Lens and sensor metadata

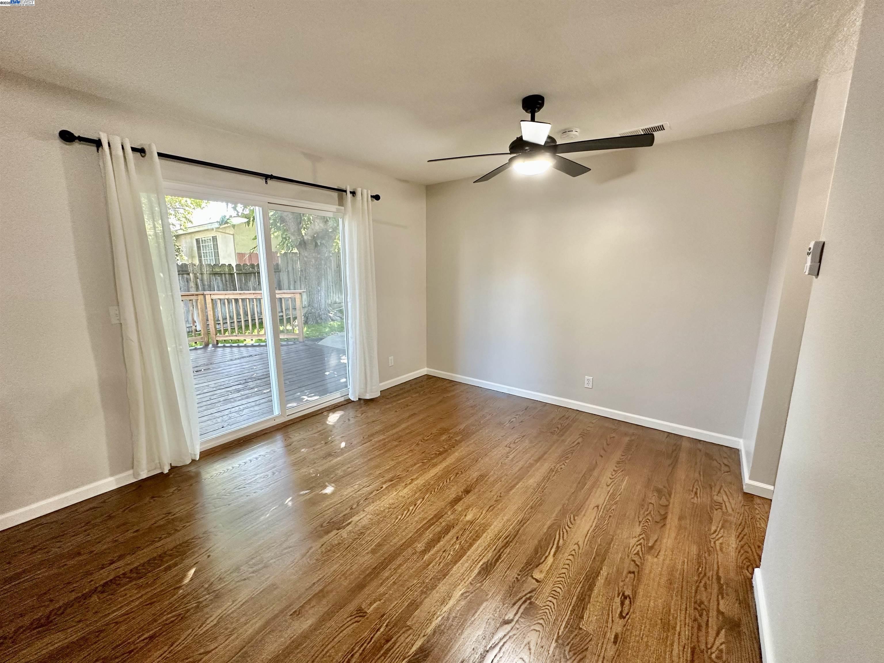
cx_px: 442
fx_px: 358
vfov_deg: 85.7
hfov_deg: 102.1
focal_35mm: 14
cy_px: 332
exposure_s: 1/60
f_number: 2.2
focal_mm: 2.22
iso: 200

→ Your instructions:
What needs duplicating is the run of lines from the one containing "vfov_deg: 85.7" through the last line of the entries above, exact and complete.

→ Response for this exercise:
vfov_deg: 85.7
hfov_deg: 102.1
focal_35mm: 14
cy_px: 332
exposure_s: 1/60
f_number: 2.2
focal_mm: 2.22
iso: 200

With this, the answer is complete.